# Predict_TF_SpatialFreqs — GPU-Optimized A/B and Per-Phase Timing

This notebook compares your **legacy** NumPy-based pipeline with a **TensorFlow GPU-optimized** version.

It reports per-phase timings for the GPU path (patch extraction, feature, predict) and total time for legacy.


In [None]:
import os, time, numpy as np, tensorflow as tf
print('TF version:', tf.__version__)
print('GPU devices:', tf.config.list_physical_devices('GPU'))

from ml_spatialfreq_utils import TrainedModelTF, synth_fringe
import ml_spatialfreq_utils_v2 as v2
#import ml_spatialfreq_utils_tf as tfutils  # from previous step (feature-only TF module)


## Load model + test image
Adjust paths below to your saved model/scaler/meta. As a quick smoke test we generate a synthetic fringe.

In [None]:
# Example: synthetic image; replace with your real data
NR, NC = 512, 511
g = synth_fringe(NR, NC, w0_x=0.25, w0_y=0.12, modulation=1.0, background=0.0, noise_std=0.02)

# Load your trained model
# NOTE: set these paths to your files; TrainedModelTF expects model_path(+ optional scaler/meta)
model_path = 'model.h5'           # TODO: point to your actual file
scaler_path = None                # if you saved it
meta_path = None                  # if you saved it (should include patch_NR, patch_NC, r, c, optional scaler stats)
trained = TrainedModelTF(model_path=model_path, scaler_path=scaler_path, meta_path=meta_path)

feature_name = 'feature_projected_DFT'  # or 'feature_DFT' / 'feature_GV'
M_ROI = None


In [None]:
# --- Resolve model paths from the DB Excel ---
rootFolderDB = Path('../local_data/ML_Models')              # Adjust if needed
db_name = 'DB-trainingSets-OM4M007.xlsx'        # Same as MATLAB
db_sheet = 'Sheet1'                             
trainingSet_Idx = 12                              # 1-based row index

db_path = rootFolderDB / db_name
print("Reading DB:", db_path.resolve())
db_tb = pd.read_excel(db_path, sheet_name=db_sheet)

row_idx = trainingSet_Idx - 1
assert 0 <= row_idx < len(db_tb), "trainingSet_Idx out of range"

row = db_tb.iloc[row_idx].to_dict()

# Expected columns for Python artifacts (preferred). If missing, you can fill them below.
kerasModelPath = rootFolderDB / row.get('trainedModel')
scalerPath     = rootFolderDB / row.get('scaler')
featureMetadataPath  = rootFolderDB / row.get('feature_metadata')
featureName    = row.get('featureName')
patch_NR       = int(row.get('patch_NR'))
patch_NC       = int(row.get('patch_NC'))
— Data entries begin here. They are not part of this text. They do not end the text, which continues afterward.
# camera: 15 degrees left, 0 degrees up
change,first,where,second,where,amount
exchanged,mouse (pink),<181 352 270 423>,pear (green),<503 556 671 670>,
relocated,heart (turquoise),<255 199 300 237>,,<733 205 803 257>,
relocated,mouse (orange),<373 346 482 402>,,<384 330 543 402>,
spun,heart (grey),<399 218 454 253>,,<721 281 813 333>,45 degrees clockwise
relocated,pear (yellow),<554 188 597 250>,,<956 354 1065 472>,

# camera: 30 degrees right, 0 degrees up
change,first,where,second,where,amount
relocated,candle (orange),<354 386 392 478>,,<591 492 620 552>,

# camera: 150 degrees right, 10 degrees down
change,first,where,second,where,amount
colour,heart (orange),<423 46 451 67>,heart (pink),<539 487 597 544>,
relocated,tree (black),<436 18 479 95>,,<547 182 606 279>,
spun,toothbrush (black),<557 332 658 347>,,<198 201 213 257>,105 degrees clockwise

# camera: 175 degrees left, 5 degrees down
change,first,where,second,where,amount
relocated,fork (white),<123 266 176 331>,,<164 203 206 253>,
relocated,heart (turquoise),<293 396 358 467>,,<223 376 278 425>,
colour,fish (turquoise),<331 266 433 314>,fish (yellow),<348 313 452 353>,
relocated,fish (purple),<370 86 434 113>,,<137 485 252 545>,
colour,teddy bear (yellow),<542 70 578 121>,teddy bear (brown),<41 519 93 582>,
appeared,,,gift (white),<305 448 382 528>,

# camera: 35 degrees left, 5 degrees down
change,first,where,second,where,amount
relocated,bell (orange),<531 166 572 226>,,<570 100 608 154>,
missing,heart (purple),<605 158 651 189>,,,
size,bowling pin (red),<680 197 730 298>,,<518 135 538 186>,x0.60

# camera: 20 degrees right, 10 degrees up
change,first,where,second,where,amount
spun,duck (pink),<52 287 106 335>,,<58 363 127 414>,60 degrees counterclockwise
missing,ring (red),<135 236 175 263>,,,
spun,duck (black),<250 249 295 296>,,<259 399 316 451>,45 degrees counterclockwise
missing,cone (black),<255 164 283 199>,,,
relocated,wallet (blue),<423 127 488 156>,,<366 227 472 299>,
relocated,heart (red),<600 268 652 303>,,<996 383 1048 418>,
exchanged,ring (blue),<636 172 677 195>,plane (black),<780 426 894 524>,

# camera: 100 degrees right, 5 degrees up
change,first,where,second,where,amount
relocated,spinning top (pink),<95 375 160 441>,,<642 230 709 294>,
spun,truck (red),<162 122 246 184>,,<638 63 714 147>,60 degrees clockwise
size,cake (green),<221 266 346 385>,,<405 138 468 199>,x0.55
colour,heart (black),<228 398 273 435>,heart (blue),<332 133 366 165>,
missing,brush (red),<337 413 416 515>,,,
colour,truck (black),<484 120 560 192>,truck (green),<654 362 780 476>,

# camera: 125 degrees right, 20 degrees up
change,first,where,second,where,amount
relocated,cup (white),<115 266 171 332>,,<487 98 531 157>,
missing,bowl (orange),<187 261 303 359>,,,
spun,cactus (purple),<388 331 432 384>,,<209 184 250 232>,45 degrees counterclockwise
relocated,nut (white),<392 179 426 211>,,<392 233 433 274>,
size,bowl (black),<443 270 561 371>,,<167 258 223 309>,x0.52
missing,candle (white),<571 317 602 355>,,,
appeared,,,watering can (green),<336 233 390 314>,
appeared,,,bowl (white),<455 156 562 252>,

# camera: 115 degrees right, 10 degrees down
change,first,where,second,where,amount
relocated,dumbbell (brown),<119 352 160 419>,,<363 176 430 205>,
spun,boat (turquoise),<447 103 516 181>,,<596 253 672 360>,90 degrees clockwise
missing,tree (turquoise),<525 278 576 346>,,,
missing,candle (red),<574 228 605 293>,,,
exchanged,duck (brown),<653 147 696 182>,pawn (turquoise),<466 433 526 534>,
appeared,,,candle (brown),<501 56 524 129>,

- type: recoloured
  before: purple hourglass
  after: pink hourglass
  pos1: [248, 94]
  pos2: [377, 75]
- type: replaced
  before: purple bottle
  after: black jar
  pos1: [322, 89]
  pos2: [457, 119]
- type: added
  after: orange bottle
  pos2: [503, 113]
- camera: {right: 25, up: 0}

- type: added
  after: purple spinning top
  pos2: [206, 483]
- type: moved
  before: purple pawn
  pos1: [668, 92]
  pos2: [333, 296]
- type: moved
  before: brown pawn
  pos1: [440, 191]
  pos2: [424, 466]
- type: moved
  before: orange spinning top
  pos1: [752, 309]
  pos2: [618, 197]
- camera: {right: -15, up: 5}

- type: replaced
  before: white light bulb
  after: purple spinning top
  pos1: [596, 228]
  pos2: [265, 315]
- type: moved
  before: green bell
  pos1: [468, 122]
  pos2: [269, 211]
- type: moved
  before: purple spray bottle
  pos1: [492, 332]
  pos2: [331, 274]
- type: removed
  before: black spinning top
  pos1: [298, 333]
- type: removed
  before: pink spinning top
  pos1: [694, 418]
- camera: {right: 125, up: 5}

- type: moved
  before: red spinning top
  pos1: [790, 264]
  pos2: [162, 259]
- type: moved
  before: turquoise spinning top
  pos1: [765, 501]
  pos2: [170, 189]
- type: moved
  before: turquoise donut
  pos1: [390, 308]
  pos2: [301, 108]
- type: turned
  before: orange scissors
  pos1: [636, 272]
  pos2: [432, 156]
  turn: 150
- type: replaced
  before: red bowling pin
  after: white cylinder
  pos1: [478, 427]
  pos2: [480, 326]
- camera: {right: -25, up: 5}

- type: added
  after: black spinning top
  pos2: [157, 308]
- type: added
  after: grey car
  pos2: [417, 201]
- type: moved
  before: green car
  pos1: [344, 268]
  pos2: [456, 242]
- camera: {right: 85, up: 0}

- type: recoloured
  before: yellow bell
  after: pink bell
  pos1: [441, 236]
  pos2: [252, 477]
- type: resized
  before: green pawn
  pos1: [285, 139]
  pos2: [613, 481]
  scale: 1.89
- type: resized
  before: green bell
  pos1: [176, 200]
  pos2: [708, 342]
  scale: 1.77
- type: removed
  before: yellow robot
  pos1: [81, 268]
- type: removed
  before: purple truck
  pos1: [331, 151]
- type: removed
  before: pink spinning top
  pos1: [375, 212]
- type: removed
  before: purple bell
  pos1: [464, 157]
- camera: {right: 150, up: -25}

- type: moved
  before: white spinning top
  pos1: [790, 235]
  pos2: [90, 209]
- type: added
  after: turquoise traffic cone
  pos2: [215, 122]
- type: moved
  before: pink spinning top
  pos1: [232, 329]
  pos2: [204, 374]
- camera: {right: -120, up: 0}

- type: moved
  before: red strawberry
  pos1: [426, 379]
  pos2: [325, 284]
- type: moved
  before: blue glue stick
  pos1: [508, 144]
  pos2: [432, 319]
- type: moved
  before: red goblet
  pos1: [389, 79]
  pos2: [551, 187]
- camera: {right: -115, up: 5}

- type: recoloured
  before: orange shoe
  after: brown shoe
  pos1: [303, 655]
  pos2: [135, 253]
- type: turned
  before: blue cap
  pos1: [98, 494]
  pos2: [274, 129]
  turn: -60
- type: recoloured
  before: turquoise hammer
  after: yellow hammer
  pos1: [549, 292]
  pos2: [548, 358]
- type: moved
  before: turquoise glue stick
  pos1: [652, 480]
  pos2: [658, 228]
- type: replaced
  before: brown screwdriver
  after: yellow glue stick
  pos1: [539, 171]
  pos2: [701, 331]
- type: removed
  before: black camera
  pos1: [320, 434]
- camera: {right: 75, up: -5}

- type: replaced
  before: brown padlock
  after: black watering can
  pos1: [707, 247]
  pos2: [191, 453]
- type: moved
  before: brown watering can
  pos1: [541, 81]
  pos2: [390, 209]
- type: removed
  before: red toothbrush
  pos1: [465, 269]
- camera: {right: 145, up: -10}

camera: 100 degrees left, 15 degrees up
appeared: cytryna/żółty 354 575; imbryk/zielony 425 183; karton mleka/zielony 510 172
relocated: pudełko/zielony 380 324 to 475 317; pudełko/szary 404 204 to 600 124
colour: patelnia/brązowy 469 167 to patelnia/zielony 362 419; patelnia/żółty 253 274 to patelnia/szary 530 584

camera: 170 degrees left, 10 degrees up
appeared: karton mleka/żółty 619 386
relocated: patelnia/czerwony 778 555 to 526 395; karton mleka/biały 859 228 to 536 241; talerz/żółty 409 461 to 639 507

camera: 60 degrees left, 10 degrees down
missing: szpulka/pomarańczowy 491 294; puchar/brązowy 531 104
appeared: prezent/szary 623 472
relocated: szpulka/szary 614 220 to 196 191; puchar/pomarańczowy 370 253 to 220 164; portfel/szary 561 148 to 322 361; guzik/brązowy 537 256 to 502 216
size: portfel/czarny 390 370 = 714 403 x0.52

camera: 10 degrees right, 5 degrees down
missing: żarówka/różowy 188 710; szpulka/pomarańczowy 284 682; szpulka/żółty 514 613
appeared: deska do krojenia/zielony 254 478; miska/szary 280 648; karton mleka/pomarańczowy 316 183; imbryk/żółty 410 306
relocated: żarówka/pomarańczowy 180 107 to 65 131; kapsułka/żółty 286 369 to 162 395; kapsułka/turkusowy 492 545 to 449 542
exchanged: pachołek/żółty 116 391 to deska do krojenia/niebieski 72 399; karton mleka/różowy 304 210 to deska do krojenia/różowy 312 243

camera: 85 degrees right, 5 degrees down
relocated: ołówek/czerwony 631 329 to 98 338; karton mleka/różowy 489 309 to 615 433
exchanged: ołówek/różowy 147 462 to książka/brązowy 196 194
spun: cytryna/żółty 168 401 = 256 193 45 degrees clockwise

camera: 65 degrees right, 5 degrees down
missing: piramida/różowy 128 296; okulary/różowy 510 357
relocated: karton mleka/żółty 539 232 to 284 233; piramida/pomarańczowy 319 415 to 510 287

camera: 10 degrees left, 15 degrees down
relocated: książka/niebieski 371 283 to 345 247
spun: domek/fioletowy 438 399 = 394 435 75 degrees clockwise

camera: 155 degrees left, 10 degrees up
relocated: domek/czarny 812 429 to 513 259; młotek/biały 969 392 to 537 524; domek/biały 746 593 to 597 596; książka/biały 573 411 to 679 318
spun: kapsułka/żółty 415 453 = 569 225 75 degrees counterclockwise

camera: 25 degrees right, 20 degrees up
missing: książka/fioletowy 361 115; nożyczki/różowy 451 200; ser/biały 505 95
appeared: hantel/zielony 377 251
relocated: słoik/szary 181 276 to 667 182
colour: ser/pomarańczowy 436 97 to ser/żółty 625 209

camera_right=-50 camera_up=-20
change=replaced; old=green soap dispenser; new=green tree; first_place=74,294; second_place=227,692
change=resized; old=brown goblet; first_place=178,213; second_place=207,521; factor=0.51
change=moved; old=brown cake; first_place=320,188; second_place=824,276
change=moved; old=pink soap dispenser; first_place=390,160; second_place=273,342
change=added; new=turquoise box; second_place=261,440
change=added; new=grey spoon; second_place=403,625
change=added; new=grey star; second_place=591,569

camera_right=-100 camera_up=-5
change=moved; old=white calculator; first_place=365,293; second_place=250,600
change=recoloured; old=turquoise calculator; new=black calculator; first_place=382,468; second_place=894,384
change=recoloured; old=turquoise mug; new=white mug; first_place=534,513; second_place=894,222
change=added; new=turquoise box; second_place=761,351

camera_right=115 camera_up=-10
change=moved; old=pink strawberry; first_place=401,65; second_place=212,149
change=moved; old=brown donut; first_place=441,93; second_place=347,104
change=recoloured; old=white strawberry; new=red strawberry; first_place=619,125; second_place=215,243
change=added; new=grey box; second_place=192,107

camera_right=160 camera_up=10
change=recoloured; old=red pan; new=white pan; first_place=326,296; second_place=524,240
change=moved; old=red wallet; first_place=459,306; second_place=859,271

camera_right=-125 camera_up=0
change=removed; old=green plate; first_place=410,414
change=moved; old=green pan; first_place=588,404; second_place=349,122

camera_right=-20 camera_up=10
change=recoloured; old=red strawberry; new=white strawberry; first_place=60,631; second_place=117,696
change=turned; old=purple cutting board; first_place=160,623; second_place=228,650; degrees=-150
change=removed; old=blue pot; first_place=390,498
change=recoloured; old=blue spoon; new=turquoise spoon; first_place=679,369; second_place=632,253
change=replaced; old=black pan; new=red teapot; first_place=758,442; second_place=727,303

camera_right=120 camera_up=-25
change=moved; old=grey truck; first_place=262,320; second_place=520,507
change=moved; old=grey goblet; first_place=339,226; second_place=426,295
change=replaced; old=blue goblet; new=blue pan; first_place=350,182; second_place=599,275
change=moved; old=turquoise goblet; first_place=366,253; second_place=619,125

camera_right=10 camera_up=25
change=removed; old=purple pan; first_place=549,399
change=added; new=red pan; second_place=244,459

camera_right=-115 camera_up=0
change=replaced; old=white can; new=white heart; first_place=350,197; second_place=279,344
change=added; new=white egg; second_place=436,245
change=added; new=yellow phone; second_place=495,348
print("kerasModel Name:", kerasModelPath)
print("scaler name    :", scalerPath)
print("feature_metadata name      :", featureMetadataPath)
print("feature Name   :", featureName, " patch:", patch_NR, "x", patch_NC)

## Run A/B comparison + timings

In [None]:
(wA, pxA, pyA, thA, QMA, wB, pxB, pyB, thB, QMB, tA, tB) = v2.benchmark_compare(g, trained, feature_name, M_ROI)


## Inspect numerical differences (quick checks)

In [None]:
def nanrms(a,b):
    m = ~np.isnan(a) & ~np.isnan(b)
    if not np.any(m):
        return np.nan
    d = a[m] - b[m]
    return float(np.sqrt(np.mean(d*d)))

print('RMS diff w_phi:', nanrms(wA, wB))
print('RMS diff phi_x:', nanrms(pxA, pxB))
print('RMS diff phi_y:', nanrms(pyA, pyB))
print('RMS diff theta:', nanrms(thA, thB))
print('RMS diff QM   :', nanrms(QMA, QMB))


## Optional: Mixed precision
If you want to experiment with mixed precision on GPUs like T4:


In [None]:
from tensorflow.keras import mixed_precision
mixed_precision.set_global_policy('mixed_float16')
print('Global policy set to:', mixed_precision.global_policy())
# Re-run the A/B block above to observe the effect on timings.